Vow of Leprosy

Oct 08, 2005 19:14



She rolls her eyes around the time my tongue clicks on the third syllable of “cryonic” and she begins to give less consideration toward my hesitant cadence than to the stillness of the ceiling and the silence surrounding my speaking, the calm created by my nervous lack of passion, my stoic revelation of desperation. I have a tendency to project my own insecurities into criticisms voiced by figments of other people inside my mind, so, in recalling the paradox of parables, I argue to myself that I’m not merely muttering riddles but elucidations. “Cryonic” is not just a fancy way of saying “freezing” - some stochastic synonym I plucked from a thesaurus with a pretentious intention of viewing my verse as more artistic when rendered with rare diction, but rather, it doesn’t have the hyperbolic connotations of the commonly overused “freezing” that I don’t want. Words that precisely describe our perceptions should not go unused, ignored and thereafter forgotten, exiled into lexicons and blacklisted as archaic, their unfamiliarity become the proverbial, verbal leprosy; we neglect not just groups of letters, superfluous syllables, but statement and sentiment as well.

Though the shivers brought to mind by the word “freezing” might portray the vacillations that express the indecision born of the abortion of choice, I’m trying to illicit different impressions; likewise, I’m not seriously curious about what a fetus might say if it could comprehend - let alone reply - when you asked it, “Do you want to be aborted? or do you want to be baptized Roman Catholic?” No, I’m investigating the significance of the fact that the inaugural event in the life of a human being is a choice that is made for it.
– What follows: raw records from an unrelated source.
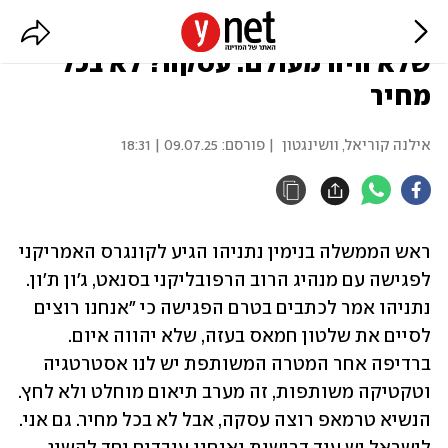
נתניהו: השת"פ עם ארה"ב טוב כמו
שלא היה מעולם. עסקה? לא בכל
מחיר
אילנה קוריאל, וושינגטון
| פורסם:
09.07.25 | 18:31
ראש הממשלה בנימין נתניהו הגיע לקונגרס האמריקני 
לפגישה עם מנהיג הרוב הרפובליקני בסנאט, ג'ון ת'ון. 
נתניהו אמר לכתבים בטרם הפגישה כי "אנחנו רוצים 
לסיים את שלטון חמאס בעזה, שלא יהווה איום. 
ברדיפה אחר המטרה המשותפת יש לנו אסטרטגיה 
וטקטיקה משותפות, זה מערב תיאום מוחלט ולא לחץ. 
הנשיא טרמאפ רוצה עסקה, אבל לא בכל מחיר. גם אני. 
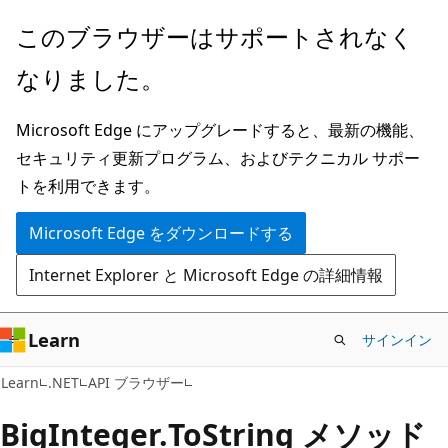
メ
ペ
このブラウザーはサポートされなく
イ
ー
なりました。
ン
ジ
コ
内
Microsoft Edge にアップグレードすると、最新の機能、
ン
ナ
セキュリティ更新プログラム、およびテクニカル サポー
テ
ビ
トを利用できます。
ン
ゲ
ツ
ー
Microsoft Edge をダウンロードする
に
シ
Internet Explorer と Microsoft Edge の詳細情報
ス
ョ
キ
ン
ッ
に
Learn
サインイン
プ
ス
C#
Learn
.NET
API ブラウザー
キ
ッ
Big
Integer.
To
String メソッド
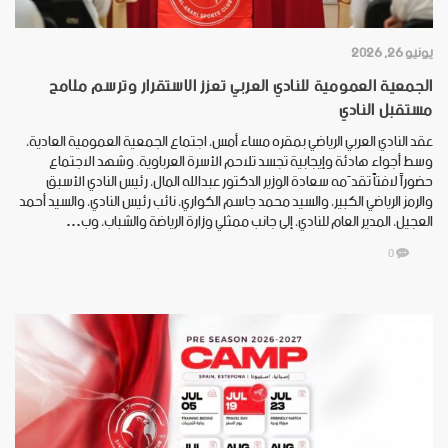
يونيو 26, 2026
الجمعية العمومية للنادي العربي تعزز الاستقرار وترسم ملامح
مستقبل النادي
عقد النادي العربي الرياضي بمقره مساء أمس، اجتماع الجمعية العمومية العادية،
وسط أجواء هادئة وإيجابية تجسد تلاحم الأسرة العرباوية. وشهد الاجتماع
حضوراً لافتاً تقدّمه سعادة الوزير الدكتور عبدالله المال، رئيس النادي الأسبق
والرمز الرياضي الكبير، والسيد محمد جاسم الكواري، نائب رئيس النادي، والسيد أحمد
العجيل، المدير العام للنادي، إلى جانب ممثلي وزارة الرياضة والشباب، وب…
0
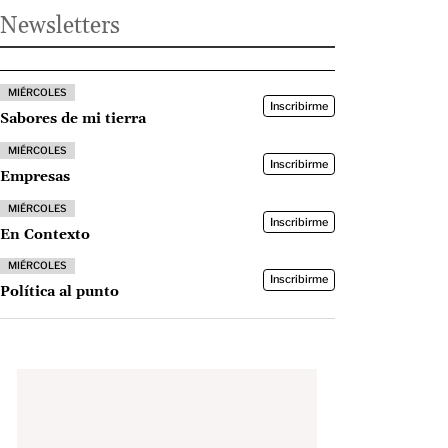
Newsletters
MIÉRCOLES
Inscribirme
Sabores de mi tierra
MIÉRCOLES
Inscribirme
Empresas
MIÉRCOLES
Inscribirme
En Contexto
MIÉRCOLES
Inscribirme
Política al punto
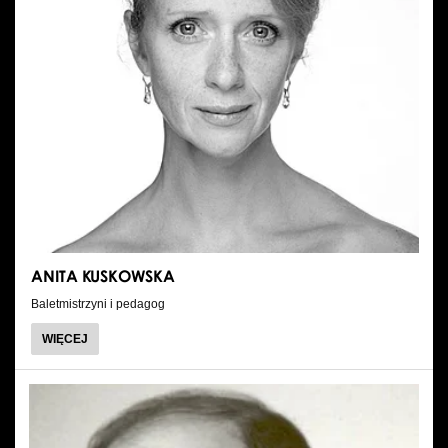
ANITA KUSKOWSKA
Baletmistrzyni i pedagog
O
WIĘCEJ
ANITA
KUSKOWSKA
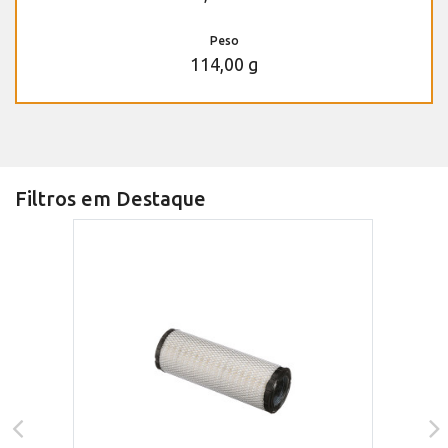
Peso
114,00 g
Filtros em Destaque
I can’t remember staring down into the baptismal font as an infant, yet, last time I looked, I thought my reflection wasn’t just an image but was actually my youth, frozen with eyes cast above in fearful inquiry, held captive in a “cryonic hellmouth pool of chrism penitence” where the Original Sin I was taught to regret and repent was the choice to be born, while I would’ve been condemned without chance of contrition had someone convinced my mother that rape was reason enough to choose not to bear; that would’ve been her decision and her damnation as well.

But I’m here, and it’s perspectives like these that I want to share, though I’m suffocated in subtext that seems to drown beneath the surface, submerged in the subconscious residue of repression, the latent sophistry of lorn stoicism, so I don’t know how to emote the elaborate perceptions; as if with a confused definition of “Purgatory” - instead of purging my gravid feelings - I’m somewhere closer to Limbo, lost in the privation. It’s bleak here, like a blank, loose leaf of paper, and that’s how I used to see the stage, where my voice turned to ink while the ears of the listeners were their eyes so that my speaking at an Open Mic was the only way to have my work read. Still I fear few listen because I seem to sketch a better performance than I animate.

Now she’s there, refusing to pay me her attention until I steal it, waiting withal to feel something from me; even in my audience she takes center stage. But I’ve closed the channels of exchange between us, so it’s no wonder my admiration appears unreflected. Though saying so may complicate matters more, I must confess she remains not the object of my desire, but of emotions I care more about exploring, that I’m more aroused to expose between the sheets of perforated notebooks, where I find she’s penetrated my privation of experience and inseminated me with delivery. I now envision the resonance of my voice circumscribe about me an amniotic air that is heir to that holy water and the image I reflect breaks through the surface to affect that jaded gypsy, whose thoughts wander while she presides apathetically over this atemporal and internal conception of a matrimony of heart and mind that has annulled those unilineal understandings of inspiration and expression, of intention and interpretation, of muse and poet; the monogamy of these trite, traditional binaries has been dissolved, reuniting the harmony as twins reborn. I’ve been baptized in the manifest privilege of stage presence and ordained with the prepatent passion of contrived verse and now, my vow as reverend, instead of practicing celibacy when I visit the leper colonies of unwanted words, is to bring back with me the infection.